Pub Date: June 1st, 2004
ISBN: 0-7432-4672-1
Publisher: Scribner

A search for how the brain works, and where it ends and the mind begins.

It must be tough for Ackerman (Cultivating Delight, 2001, etc.) to get through the day, enraptured as she is by the buzzing synethesia of sight, sound, and smell around her all the time. Fortunately, she writes quite well about the sheer wonder of being and manages to pose a few meaningful questions about it along the way. She tackles a fairly massive subject, the brain, but she manages to break the quest down into some basic categories of inquiry. “Why We Ask ‘Why’?” and “ ‘Hello,’ He Lied” are typical chapter headings in a work divided between sections discussing evolution, the physical brain, memory, the self (“and other fictions”), emotions, language, and the world we share. As she wrangles with the subject of memory, how it’s gained, lost, and used, Ackerman folds some particularly interesting research into her narratives, especially when she gets into the area of shared or false memories and the fact that people are more likely to remember things they have talked about.
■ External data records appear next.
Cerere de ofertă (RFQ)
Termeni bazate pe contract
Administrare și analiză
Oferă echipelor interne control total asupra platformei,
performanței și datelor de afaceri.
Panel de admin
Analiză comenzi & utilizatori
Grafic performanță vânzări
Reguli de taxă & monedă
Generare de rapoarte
Although she comes down pretty squarely in the middle on the nature/nurture divide, the author does cite some intriguing studies about how predetermined our lives are; one looked at a group of nuns and discovered that you could pretty well predict which of them would develop Alzheimer’s later in life simply by studying their writing styles. Ackerman has a tendency to wander, dazed and marveling, through the gardens of her own reckoning, and this is at once her greatest strength and besetting weakness. Her enthusiasm is contagious, and most readers will quickly be engaged by her fascination with the brain, “that mouse-gray parliament of cells,” but occasionally her reveries can seem like extended diary entries, or plain old wheel-spinning.

A playful, rewarding jaunt through the brain’s chemical realities and emotional intangibles.